• [Task goal]: I need the lines below from the one with "- Multi-language support" down to the one with "- No egress fees" reproduced exactly, both ends included, and nothing else.

Collected data
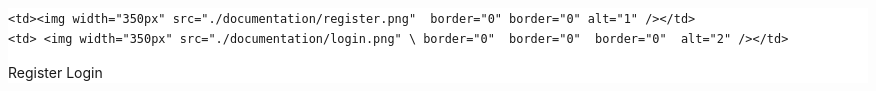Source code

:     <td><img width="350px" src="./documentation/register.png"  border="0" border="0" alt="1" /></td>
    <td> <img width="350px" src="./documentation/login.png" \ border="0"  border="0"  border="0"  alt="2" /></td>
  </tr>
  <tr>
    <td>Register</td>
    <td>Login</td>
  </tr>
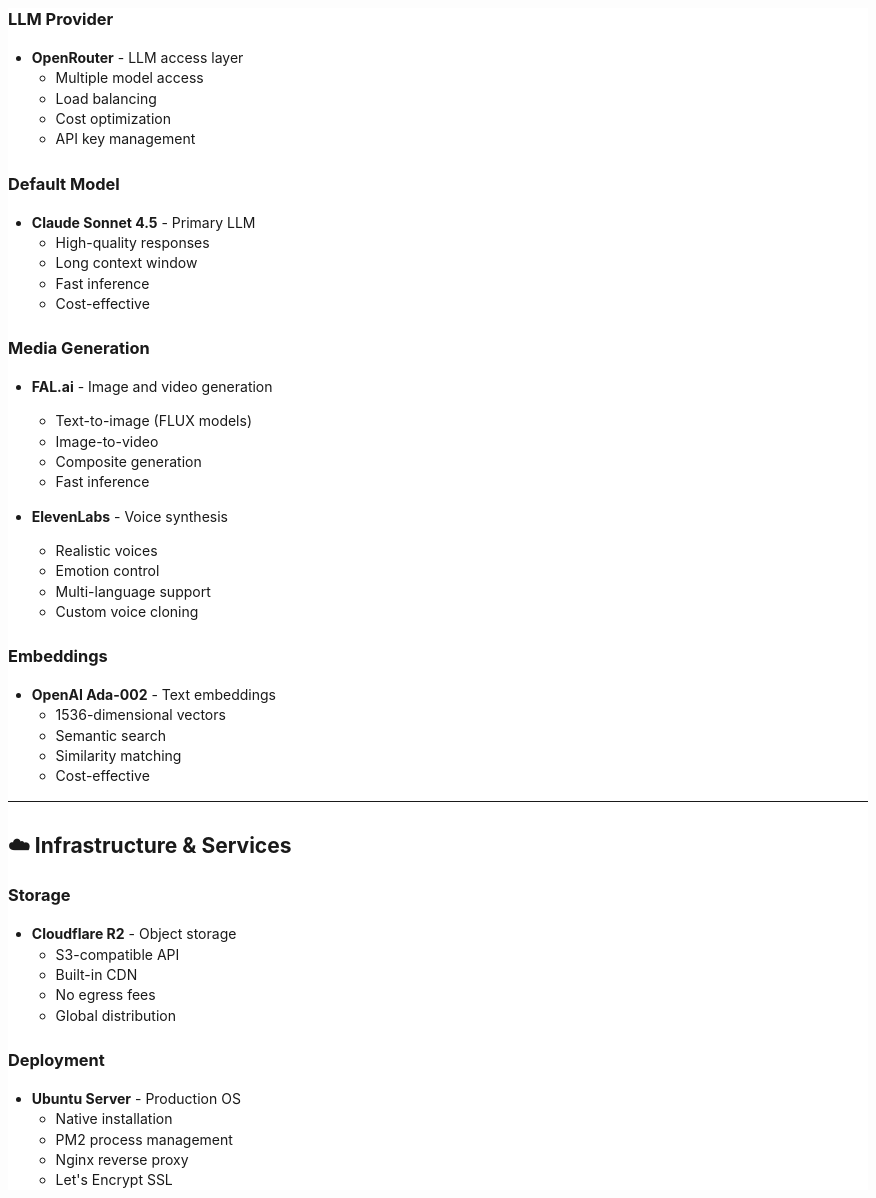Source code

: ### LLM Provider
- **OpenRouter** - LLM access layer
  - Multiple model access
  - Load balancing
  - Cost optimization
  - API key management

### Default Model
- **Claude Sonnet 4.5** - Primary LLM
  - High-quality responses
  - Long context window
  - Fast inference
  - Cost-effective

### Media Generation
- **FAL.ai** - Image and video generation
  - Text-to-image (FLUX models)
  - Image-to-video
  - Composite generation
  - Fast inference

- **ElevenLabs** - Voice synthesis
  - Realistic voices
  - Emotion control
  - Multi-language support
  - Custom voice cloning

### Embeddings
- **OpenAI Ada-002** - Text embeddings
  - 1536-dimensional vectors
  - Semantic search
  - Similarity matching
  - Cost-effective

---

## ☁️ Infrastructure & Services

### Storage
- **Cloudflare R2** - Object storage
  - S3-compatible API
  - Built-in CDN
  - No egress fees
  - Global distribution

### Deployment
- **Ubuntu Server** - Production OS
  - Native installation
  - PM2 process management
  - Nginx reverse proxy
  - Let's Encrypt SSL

==

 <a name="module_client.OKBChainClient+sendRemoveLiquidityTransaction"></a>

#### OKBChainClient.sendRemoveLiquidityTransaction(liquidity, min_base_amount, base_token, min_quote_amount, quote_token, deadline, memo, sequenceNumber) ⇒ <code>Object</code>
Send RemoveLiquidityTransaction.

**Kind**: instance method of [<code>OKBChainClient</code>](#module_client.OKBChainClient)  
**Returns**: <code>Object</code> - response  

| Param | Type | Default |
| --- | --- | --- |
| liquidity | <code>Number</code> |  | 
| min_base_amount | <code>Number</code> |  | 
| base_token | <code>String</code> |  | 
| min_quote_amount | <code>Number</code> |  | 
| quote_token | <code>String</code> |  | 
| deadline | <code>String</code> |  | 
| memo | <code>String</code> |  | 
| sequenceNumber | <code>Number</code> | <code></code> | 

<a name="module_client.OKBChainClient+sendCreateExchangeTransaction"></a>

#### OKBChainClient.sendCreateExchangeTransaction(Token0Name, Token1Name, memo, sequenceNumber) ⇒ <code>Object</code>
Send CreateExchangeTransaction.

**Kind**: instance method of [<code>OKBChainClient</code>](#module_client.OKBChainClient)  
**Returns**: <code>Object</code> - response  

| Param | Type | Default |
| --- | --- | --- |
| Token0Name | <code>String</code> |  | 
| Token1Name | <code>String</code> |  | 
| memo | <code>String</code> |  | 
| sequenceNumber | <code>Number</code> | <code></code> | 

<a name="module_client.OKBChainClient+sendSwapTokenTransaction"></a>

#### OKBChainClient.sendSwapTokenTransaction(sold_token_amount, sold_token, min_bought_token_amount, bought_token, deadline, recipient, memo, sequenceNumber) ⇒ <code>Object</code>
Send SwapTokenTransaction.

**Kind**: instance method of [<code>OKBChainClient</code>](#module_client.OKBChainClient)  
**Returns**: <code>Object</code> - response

• [Result of this exercise]:
  - Multi-language support
  - Custom voice cloning

### Embeddings
- **OpenAI Ada-002** - Text embeddings
  - 1536-dimensional vectors
  - Semantic search
  - Similarity matching
  - Cost-effective

---

## ☁️ Infrastructure & Services

### Storage
- **Cloudflare R2** - Object storage
  - S3-compatible API
  - Built-in CDN
  - No egress fees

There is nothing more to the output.